Mitre, tal vez ignorando todos estos extremos, tal vez conociéndolos
pero no sabiendo interpretarlos por pura inopia estratégica, o tal
vez porque era de esos generales, que tanto se dan en la Historia, a
los que la vida de sus soldados les importa el huevo, ordenaba
avanzar, avanzar, avanzar.
Ni siquiera la
llegada de los refuerzos del coronel José Miguel Arredondo logró ya
matizar un fracaso que se resume en el dato de que a las 10.000 bajas
aliadas se contraponen 92 en el bando paraguayo. La matanza la
terminó Porto Alegre ordenando la retirada, a pesar de que Mitre
seguía ordenando el avance. Eso sí, el que casi no tuvo bajas fue
Venancio Flores, entre otras cosas porque la acción que se le
ordenó, esto es el flanqueo de los paraguayos, no la realizó.
El desastre de
Curupayty, que fue costoso a partes muy iguales para argentinos y
brasileños, tuvo entre otras consecuencias la de hacer saltar la
paciencia de éstos últimos. El emperador, de hecho, pidió el
relevo del general en jefe, pretextando para ello las rebeliones de
montoneras en el interior de Argentina que, al mando de Felipe
Valera, exigían la retirada argentina de la Alianza y el fin del
mitrismo. Felipe Varela era un estanciero de Guandacol y coronel del
ejército; aunque el haberle sido fiel al líder federal Chacho
Peñaloza le había granjeado ser borrado del escalafón. La muerte
de Peñaloza forzó su exilio a Chile, donde, por cierto, fue testigo
del bombardeo de Valparaíso por la escuadra del español Méndez Núñez (que ya hemos contado en este blog). Cuando conoció el contenido del tratado de la Triple
Alianza, vendió su estancia para comprar armas y cruzó los Andes,
acompañado de otros exiliados federales, más o menos cuando se
producía el desastre de Curupayty. En Jáchal, su centro de
operaciones, logró unificar a muchos de los gauchos que habían
luchado con el Chacho. Finalmente vencido, habrá de volver a Chile,
a Copiapó, donde morirá, arruinado, en 1870.

__________________________________________________

▸ **Instrucciones**:
1) Extrae del texto sobre Curupayty el pasaje que comienza con "Ni siquiera la" y continúa hasta "no la realizó.".
2) Según el texto sobre Curupayty, ¿cuántas bajas sufrió el bando paraguayo?
3) Convierte en una lista más breve el párrafo del texto sobre Curupayty que empieza con "Ni siquiera la llegada", sin perder sus datos principales.
Las filas no guardan ninguna relación con el texto sobre Curupayty.

__________________________________________________

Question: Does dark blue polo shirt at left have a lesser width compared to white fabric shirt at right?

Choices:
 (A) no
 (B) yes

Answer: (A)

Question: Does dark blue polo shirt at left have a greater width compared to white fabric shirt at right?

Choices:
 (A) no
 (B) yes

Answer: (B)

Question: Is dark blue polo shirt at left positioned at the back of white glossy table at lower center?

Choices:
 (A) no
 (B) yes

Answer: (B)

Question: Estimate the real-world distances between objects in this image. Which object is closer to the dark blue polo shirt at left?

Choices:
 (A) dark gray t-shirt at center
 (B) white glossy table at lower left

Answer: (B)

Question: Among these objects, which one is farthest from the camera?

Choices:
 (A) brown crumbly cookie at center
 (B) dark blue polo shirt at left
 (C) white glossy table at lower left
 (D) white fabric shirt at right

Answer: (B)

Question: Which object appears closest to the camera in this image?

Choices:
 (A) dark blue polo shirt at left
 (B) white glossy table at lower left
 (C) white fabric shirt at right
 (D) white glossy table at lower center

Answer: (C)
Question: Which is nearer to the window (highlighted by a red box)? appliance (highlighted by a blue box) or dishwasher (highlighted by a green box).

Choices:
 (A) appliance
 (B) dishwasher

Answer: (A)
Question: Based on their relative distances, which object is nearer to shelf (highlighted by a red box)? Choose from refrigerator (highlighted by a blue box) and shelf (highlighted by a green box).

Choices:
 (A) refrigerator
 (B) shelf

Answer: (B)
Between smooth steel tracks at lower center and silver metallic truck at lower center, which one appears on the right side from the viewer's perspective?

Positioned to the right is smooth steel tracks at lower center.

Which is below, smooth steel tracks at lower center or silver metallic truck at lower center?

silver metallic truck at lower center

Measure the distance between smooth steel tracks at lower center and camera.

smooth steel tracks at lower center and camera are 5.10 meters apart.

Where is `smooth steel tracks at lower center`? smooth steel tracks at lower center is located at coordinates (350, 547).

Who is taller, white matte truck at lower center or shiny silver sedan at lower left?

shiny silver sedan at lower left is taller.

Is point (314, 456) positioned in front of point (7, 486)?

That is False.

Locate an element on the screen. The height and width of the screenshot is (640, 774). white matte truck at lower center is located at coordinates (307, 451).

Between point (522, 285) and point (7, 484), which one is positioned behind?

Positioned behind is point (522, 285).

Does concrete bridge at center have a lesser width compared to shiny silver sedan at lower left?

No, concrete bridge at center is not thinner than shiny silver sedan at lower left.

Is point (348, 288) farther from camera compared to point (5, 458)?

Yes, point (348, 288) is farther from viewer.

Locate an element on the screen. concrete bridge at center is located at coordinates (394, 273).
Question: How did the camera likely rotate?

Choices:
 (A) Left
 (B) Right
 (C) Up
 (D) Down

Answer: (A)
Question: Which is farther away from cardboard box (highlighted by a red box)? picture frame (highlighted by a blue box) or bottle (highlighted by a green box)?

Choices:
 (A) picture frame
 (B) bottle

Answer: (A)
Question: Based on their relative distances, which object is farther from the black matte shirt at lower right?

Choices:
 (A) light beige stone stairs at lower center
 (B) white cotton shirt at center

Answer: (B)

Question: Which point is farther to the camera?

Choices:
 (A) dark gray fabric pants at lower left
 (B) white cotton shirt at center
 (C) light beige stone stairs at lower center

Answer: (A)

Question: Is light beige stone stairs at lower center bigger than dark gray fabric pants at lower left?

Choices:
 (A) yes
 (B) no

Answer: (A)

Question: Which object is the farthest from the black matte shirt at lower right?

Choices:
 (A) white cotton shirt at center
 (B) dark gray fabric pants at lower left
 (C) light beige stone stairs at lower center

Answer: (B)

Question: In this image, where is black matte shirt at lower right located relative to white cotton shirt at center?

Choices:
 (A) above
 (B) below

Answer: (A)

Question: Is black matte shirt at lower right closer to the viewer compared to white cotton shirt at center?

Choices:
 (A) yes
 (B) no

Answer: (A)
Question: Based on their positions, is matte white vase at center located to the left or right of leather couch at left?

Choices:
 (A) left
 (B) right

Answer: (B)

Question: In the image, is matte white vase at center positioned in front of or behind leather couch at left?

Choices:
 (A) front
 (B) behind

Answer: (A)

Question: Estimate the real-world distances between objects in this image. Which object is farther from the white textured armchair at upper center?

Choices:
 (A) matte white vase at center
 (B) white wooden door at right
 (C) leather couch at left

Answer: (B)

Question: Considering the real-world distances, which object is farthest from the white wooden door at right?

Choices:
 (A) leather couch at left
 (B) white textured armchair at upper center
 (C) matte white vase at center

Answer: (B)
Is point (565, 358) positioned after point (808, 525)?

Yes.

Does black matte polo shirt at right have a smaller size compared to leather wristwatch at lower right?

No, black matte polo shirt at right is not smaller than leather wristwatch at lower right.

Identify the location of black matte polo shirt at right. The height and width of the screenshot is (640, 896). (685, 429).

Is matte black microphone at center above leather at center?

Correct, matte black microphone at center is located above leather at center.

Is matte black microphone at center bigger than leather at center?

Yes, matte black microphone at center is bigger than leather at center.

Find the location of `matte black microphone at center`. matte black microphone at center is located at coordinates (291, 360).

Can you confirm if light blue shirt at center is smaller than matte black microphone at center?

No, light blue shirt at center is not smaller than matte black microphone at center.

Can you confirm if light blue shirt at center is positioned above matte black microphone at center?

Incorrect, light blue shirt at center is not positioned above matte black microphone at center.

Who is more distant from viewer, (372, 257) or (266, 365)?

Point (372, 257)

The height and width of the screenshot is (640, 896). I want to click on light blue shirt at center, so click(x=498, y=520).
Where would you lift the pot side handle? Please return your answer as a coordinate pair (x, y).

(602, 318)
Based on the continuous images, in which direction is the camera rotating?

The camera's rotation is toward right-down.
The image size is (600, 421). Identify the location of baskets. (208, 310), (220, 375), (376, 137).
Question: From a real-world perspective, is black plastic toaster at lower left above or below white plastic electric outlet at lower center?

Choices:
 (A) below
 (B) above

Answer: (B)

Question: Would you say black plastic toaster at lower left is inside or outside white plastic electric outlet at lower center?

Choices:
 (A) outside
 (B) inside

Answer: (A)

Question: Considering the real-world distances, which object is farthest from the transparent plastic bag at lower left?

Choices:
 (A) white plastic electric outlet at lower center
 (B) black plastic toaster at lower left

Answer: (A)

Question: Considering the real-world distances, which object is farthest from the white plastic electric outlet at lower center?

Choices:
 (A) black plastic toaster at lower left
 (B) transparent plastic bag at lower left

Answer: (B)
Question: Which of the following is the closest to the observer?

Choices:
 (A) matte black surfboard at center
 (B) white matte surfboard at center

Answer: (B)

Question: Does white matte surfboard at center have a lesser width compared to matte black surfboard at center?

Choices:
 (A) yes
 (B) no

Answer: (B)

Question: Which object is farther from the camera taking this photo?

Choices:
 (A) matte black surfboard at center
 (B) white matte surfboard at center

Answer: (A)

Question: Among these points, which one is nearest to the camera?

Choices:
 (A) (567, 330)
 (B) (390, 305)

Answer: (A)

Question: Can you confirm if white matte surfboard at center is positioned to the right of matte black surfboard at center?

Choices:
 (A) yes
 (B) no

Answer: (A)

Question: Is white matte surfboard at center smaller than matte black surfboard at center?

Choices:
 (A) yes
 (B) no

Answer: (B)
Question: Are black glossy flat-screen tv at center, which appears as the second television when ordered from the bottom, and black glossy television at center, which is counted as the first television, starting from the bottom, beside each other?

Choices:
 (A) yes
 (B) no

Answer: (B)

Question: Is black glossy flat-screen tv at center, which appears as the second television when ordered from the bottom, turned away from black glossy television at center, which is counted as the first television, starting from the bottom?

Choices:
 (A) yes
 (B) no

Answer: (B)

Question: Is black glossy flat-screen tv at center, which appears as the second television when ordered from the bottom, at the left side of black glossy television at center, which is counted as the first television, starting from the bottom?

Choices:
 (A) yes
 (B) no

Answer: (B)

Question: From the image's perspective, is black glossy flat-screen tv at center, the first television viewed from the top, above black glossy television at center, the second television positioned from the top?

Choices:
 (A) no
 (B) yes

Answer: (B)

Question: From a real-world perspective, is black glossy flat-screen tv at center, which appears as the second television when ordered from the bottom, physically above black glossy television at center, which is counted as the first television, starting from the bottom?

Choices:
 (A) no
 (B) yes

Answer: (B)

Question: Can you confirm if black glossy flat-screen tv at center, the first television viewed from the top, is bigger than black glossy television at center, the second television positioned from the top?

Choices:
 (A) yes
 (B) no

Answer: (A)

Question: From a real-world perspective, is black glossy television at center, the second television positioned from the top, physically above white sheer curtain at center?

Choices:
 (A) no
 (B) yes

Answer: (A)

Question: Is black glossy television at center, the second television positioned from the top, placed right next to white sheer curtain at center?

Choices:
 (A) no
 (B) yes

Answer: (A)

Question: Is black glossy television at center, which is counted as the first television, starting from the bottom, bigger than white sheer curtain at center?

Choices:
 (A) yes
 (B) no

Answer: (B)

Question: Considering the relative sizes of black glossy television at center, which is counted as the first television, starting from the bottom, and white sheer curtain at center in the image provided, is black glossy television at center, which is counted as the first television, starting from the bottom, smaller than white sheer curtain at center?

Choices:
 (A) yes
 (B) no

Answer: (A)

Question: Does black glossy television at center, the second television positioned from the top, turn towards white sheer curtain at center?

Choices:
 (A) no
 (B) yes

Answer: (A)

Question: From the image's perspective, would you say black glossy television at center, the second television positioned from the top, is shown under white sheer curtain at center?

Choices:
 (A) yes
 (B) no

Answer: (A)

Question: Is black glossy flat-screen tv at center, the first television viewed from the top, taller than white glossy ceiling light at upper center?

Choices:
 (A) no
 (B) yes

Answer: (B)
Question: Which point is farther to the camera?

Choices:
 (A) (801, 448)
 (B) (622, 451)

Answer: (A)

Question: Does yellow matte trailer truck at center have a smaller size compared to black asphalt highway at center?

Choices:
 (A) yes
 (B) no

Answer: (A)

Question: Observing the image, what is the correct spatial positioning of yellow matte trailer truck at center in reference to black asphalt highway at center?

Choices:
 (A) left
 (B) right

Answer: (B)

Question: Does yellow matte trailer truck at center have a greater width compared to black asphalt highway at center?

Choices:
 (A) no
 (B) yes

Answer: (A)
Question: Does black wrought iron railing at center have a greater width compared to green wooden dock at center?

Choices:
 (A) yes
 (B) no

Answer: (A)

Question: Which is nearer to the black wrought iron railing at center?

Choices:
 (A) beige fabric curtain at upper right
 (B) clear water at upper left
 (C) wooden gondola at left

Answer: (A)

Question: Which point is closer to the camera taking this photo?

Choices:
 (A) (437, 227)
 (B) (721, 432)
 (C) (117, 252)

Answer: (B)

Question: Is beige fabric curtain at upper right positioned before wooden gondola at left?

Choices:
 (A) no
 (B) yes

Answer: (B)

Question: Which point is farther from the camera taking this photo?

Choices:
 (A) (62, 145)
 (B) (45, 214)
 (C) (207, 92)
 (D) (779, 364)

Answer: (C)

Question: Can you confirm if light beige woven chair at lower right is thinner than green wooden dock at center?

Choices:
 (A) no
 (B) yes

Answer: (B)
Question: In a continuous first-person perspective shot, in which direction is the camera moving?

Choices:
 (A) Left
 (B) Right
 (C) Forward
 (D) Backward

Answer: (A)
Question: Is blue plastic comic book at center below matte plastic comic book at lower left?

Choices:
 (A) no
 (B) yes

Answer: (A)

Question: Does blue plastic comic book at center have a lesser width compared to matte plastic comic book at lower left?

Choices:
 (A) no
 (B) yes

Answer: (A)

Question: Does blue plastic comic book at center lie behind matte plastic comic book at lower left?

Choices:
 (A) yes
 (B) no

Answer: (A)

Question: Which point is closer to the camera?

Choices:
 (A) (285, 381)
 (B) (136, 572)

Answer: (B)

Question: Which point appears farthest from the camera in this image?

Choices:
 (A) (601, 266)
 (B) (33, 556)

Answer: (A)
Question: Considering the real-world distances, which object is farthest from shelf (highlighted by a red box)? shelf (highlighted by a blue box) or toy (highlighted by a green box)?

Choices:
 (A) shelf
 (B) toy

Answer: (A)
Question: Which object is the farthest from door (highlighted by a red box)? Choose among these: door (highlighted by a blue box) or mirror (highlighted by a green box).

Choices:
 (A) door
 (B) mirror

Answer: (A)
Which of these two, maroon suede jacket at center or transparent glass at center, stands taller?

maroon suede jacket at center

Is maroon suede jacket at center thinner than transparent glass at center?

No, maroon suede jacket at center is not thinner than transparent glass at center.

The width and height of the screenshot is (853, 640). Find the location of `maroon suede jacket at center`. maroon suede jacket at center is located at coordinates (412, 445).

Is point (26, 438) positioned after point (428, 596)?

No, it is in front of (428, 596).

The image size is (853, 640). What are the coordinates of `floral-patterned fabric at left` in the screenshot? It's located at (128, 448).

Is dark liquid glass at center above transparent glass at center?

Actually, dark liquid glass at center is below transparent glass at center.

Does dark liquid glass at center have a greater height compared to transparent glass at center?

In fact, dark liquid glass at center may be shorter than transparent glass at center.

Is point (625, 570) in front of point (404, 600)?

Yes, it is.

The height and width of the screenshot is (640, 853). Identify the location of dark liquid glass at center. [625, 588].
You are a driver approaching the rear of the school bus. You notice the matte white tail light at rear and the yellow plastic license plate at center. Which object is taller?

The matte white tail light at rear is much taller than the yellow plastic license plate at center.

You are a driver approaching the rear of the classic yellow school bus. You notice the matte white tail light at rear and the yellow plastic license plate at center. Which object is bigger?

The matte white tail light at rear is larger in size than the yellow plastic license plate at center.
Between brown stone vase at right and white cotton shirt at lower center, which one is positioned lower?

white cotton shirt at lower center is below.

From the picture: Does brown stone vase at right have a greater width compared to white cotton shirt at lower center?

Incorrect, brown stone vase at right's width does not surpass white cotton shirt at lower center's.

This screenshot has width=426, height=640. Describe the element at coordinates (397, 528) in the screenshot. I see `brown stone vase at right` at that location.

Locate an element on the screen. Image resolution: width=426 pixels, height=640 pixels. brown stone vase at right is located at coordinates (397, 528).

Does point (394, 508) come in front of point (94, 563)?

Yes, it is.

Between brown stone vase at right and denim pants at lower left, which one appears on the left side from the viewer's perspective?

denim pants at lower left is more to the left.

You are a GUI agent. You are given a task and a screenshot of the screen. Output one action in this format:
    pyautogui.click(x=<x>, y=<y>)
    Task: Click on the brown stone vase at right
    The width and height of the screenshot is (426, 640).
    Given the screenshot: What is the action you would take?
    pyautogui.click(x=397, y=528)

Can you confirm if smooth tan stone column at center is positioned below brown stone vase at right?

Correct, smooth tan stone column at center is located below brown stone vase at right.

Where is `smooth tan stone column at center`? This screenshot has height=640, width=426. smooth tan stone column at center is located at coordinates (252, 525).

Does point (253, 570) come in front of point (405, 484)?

__________________________________________________

▸ **Respuestas numeradas**:
1)
Ni siquiera la
llegada de los refuerzos del coronel José Miguel Arredondo logró ya
matizar un fracaso que se resume en el dato de que a las 10.000 bajas
aliadas se contraponen 92 en el bando paraguayo. La matanza la
terminó Porto Alegre ordenando la retirada, a pesar de que Mitre
seguía ordenando el avance. Eso sí, el que casi no tuvo bajas fue
Venancio Flores, entre otras cosas porque la acción que se le
ordenó, esto es el flanqueo de los paraguayos, no la realizó.

2) El bando paraguayo sufrió 92 bajas, frente a las 10.000 de los aliados.

3)
- Los refuerzos del coronel José Miguel Arredondo no lograron atenuar el fracaso.
- Hubo 10.000 bajas aliadas frente a 92 paraguayas.
- Porto Alegre puso fin a la matanza ordenando la retirada, aunque Mitre seguía ordenando el avance.
- Venancio Flores casi no tuvo bajas, entre otras cosas porque no realizó el flanqueo de los paraguayos que se le había ordenado.